Elle devra aussi verser aux sociétés LEHNING la somme de 10.000 euros afin de les indemniser des frais qu’elles ont dû engager pour faire valoir leurs droits dans le cadre du présent litige. Partie perdante, la société CERTMEDICA INTERNATIONAL sera déboutée de sa demande au titre de l’article 700 du code de procédure civile. Compte tenu de la nature de la présente décision, il apparaît nécessaire d’en ordonner l’exécution provisoire, laquelle ne portera pas sur les publications judiciaires. PAR CES MOTIFS. LE TRIBUNAL, par jugement rendu publiquement, par mise à disposition au greffe, contradictoirement et en premier ressort, Écarte les notes en délibéré produites par la société PHYTHEA le 29 juillet 2013 et la société CERTMEDICA INTERNATIONAL le 8 octobre 2013, Rejette la fin de non recevoir tirée du défaut d’intérêt à agir des sociétés LEHNING ENTREPRISE et LABORATOIRES LEHNING, Rejette la demande de déchéance des droits de la société LEHNING ENTREPRISE sur la marque française L. 114 pour les substances diététiques à usage médical, Prononce la déchéance des droits de la société LEHNING ENTREPRISE sur la marque française L. 114 n° 1 312 700 à compter du 24 février 2012 pour les désinfectants et étoffes et matériel pour pansements, Dit que le jugement, une fois devenu définitif, sera inscrit au registre national des marques sur requête de la partie la plus diligente,
Dit qu’en utilisant le signe L 112 la société PHYTHEA a commis des actes de contrefaçon de la marque française L.114 n° 1 312 700 au préjudice de la société LEHNING ENTREPRISE. Dit que la société PHYTHEA a commis des actes de concurrence déloyale, au préjudice de la société LABORATOIRES LEHNING. En conséquence. Interdit à la société PHYTHEA d’utiliser le signe L 112 sans l’associer directement à la polyglucosamine et ce sous astreinte de 50 euros par infraction constatée, l’astreinte commençant à courir passé un délai d’un mois à compter de la signification du jugement,
Se réserve la liquidation de l’astreinte. Condamne la société PHYTHEA à payer à la société LEHNING ENTREPRISE la somme 10.000 euros en réparation des actes de contrefaçon. Condamne la société PHYTHEA à payer à la société LABORATOIRES LEHNING la somme de 50.000 euros en réparation des actes de concurrence déloyale.

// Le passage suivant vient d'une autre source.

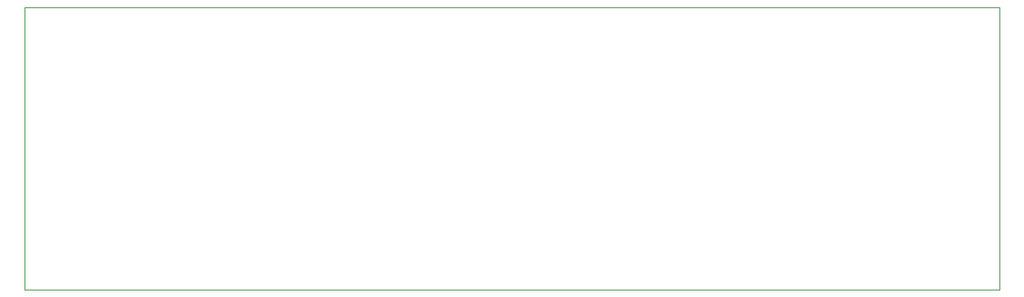
<source format=gbr>
G04*
G04 #@! TF.GenerationSoftware,Altium Limited,Altium Designer,24.4.1 (13)*
G04*
G04 Layer_Color=0*
%FSLAX25Y25*%
%MOIN*%
G70*
G04*
G04 #@! TF.SameCoordinates,C8804EEA-F542-44AB-9C48-69CCBEB50276*
G04*
G04*
G04 #@! TF.FilePolarity,Positive*
G04*
G01*
G75*
%ADD41C,0.00100*%
D41*
X167000Y334500D02*
X564500D01*
Y450000D01*
X167000D01*
Y334500D01*
M02*

</source>
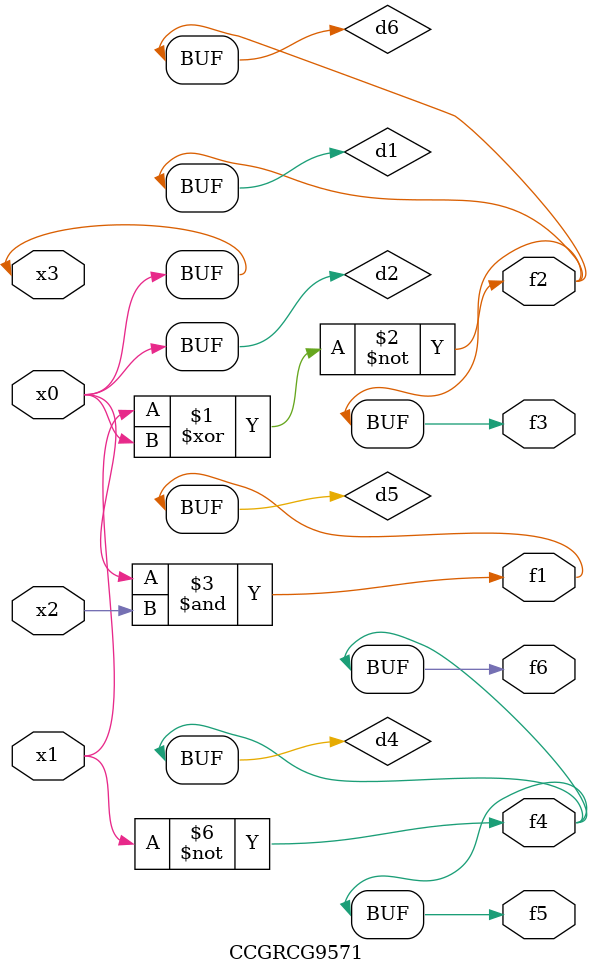
<source format=v>
module CCGRCG9571(
	input x0, x1, x2, x3,
	output f1, f2, f3, f4, f5, f6
);

	wire d1, d2, d3, d4, d5, d6;

	xnor (d1, x1, x3);
	buf (d2, x0, x3);
	nand (d3, x0, x2);
	not (d4, x1);
	nand (d5, d3);
	or (d6, d1);
	assign f1 = d5;
	assign f2 = d6;
	assign f3 = d6;
	assign f4 = d4;
	assign f5 = d4;
	assign f6 = d4;
endmodule

</source>
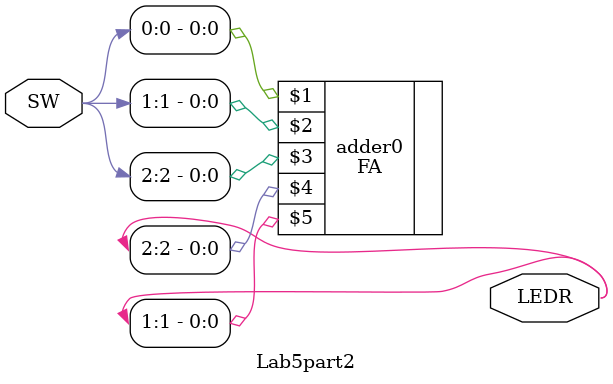
<source format=v>
/* ***************************************************************\
| Name of program : Lab5
| Author : Charles Heckel
| Date Created : 6/05/2018
| Date last updated : 6/05/2018
| Function : performs bitwise addition based on input signals
| Method : instantiates a Full-Adder to perform bitwise addition
| Inputs :	SW	- set of switches from DE2-115 board
| Output :	LEDR- set of LEDs from DE2-115 board
| Additional Comments : (Extras)
\*****************************************************************/

module Lab5part2(SW, LEDR);
  // variables
  input [2:0] SW;
  output[2:1] LEDR;
  
  // implementation
  FA adder0(SW[0], SW[1], SW[2], LEDR[2], LEDR[1]);

endmodule

</source>
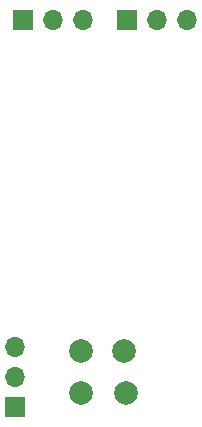
<source format=gbr>
%TF.GenerationSoftware,KiCad,Pcbnew,(6.0.2)*%
%TF.CreationDate,2022-05-10T14:03:59+02:00*%
%TF.ProjectId,AT806_Led-Matrix_backup,41543830-365f-44c6-9564-2d4d61747269,rev?*%
%TF.SameCoordinates,PX64e6140PY76a3180*%
%TF.FileFunction,Soldermask,Bot*%
%TF.FilePolarity,Negative*%
%FSLAX46Y46*%
G04 Gerber Fmt 4.6, Leading zero omitted, Abs format (unit mm)*
G04 Created by KiCad (PCBNEW (6.0.2)) date 2022-05-10 14:03:59*
%MOMM*%
%LPD*%
G01*
G04 APERTURE LIST*
%ADD10R,1.700000X1.700000*%
%ADD11O,1.700000X1.700000*%
%ADD12C,2.000000*%
G04 APERTURE END LIST*
D10*
%TO.C,J3*%
X1575000Y1875000D03*
D11*
X1575000Y4415000D03*
X1575000Y6955000D03*
%TD*%
D10*
%TO.C,J1*%
X2275000Y34625000D03*
D11*
X4815000Y34625000D03*
X7355000Y34625000D03*
%TD*%
D10*
%TO.C,J2*%
X11075000Y34625000D03*
D11*
X13615000Y34625000D03*
X16155000Y34625000D03*
%TD*%
D12*
%TO.C,TP4*%
X10800000Y6600000D03*
%TD*%
%TO.C,TP2*%
X11000000Y3000000D03*
%TD*%
%TO.C,TP3*%
X7200000Y6600000D03*
%TD*%
%TO.C,TP1*%
X7200000Y3000000D03*
%TD*%
M02*

</source>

Ordonne la publication du jugement en intégralité ou par extrait, dans deux journaux ou périodiques au choix de société LEHNING ENTREPRISE et aux frais de la société PHYTHEA sans que le coût de chaque publication ne puisse excéder une somme de 10 000 euros hors taxe. Dit n’y avoir lieu de statuer sur la demande en nullité de la marque communautaire L 112 n° 002349728 dont est titulaire la société CERTMEDICA INTERNATIONAL, Condamne la société PHYTHEA aux dépens qui pourront être recouvrés directement par Maître Pascale DEMOLY conformément à l’article 699 du code de procédure civile. Condamne la société PHYTHEA à payer aux sociétés LEHNING ENTREPRISE et LABORATOIRES LEHNING ensemble, la somme de 10.000 euros au titre de l’article 700 du code de procédure civile. Déboute la société CERTMEDICA INTERNATIONAL de sa demande au titre de l’article 700 du code de procédure civile. Condamne la société CERTMEDICA INTERNATIONAL à garantir la société PHYTHEA de l’ensemble des condamnations mises à sa charge dans ce jugement, Ordonne l’exécution provisoire du jugement, à l’exception des mesures de publication judiciaire.